5-fold reduction in progression
Prevalence of regression with endometrial hyperplasia with lng ius?
~80% in 6 months
CIN1,2 and 3 regression, persistence, progression and invasion?
CIN 1 - R 57%, Pe 32%, Pr 11%, In 1% CIN2 - R 43%, Pe 35%, Pr 22%, In 5% CIN3 - R 32%, Pe 56%, Pr--, In 12%
Cervical ca, stage IA1 disease. Possible treatments?
Cone
Hysterectomy
no Lymphadenectomy required
risk of lymph node mets 0-6%
Cervical cancer, stage IA2 disease, treatment options?
LVSI neg =
- cone (fertility)
- hysterectomy
- no lymphadenectomy
LVSI positive
- cone + Pelvic LND (fertility)
- trachelectomy + Pelvic LND (fertility)
- Simple/radical hysterectomy + pelvic LND
Treatment IB1 cervical cancer?
If <2cm
- radical trachelectomy + P LND (fertility)
- open
If 2cm or more, or no fertility desire
radical hysterectomy + pelvic LND
perform open
At what stages of cervical cancer would surgery not be appropriate?
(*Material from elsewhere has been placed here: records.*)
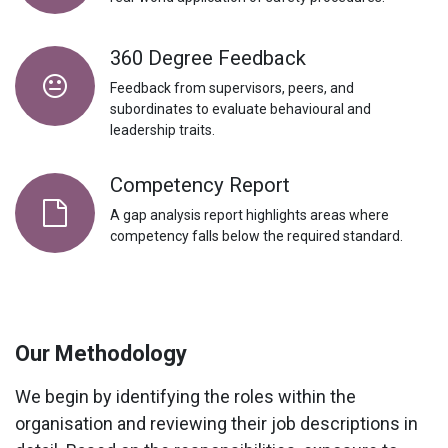
360 Degree Feedback
Feedback from supervisors, peers, and
subordinates to evaluate behavioural and
leadership traits.
Competency Report
A
gap analysis
report highlights areas where
competency falls below the required standard.
Our Methodology
We begin by identifying the roles within the
organisation and reviewing their job descriptions in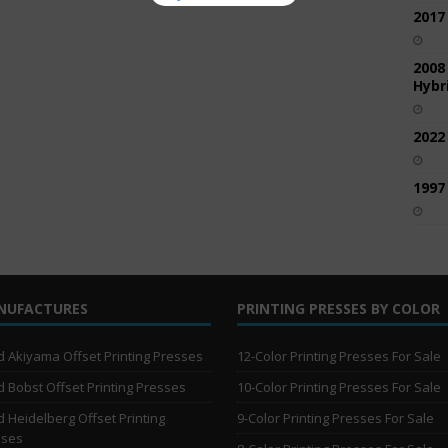
2017
2008
Hybri
2022
1997
NUFACTURES
PRINTING PRESSES BY COLOR
 Akiyama Offset Printing Presses
12-Color Printing Presses For Sale
 Bobst Offset Printing Presses
10-Color Printing Presses For Sale
 Heidelberg Offset Printing
9-Color Printing Presses For Sale
sses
What would treatment be?
IB3 (>4cm)
IIA2+ (>4cm upper + 1/3 vagina)
= cisplatinum 1x per week for 5-6 weeks
= external beam RT 5x/week for 5 weeks (45-50Gy)
= subsequent vaginal brachytherapy
When would adjuvant RT/CT be considered after surgery for cervical cancer?
RT For local control of intermediate risk patients (not overall survival) Need 2 or more of: - LVSI - tumour >2cm - deep stromal invasion >2/3 or >15mm
RT For high risk patients For improvement of local control and overall survival - positive LN - parametrial invasion - positive surgical margins
no role of adjuvant chemotherapy
At what stages of cervical cancer would you weigh curative and palliative intent?
IIB (parametria invasion)
to
IV A (bladder/rectum mucosa invasion)
depends on stage, lymphatic status, age, performance, renal function, immunocompetence
curative: Involves chemo radiation therapy: EBRT 5x/week, 5 weeks, 45-50Gy cisplatinum during EBRT brachytherapy
palliative
EBRT 10-30Gy in 1-10 fractions
When is cervical cancer management definitely palliative?
Stage IVB
Can consider angiogenesis inhibitor. Not funded NZ.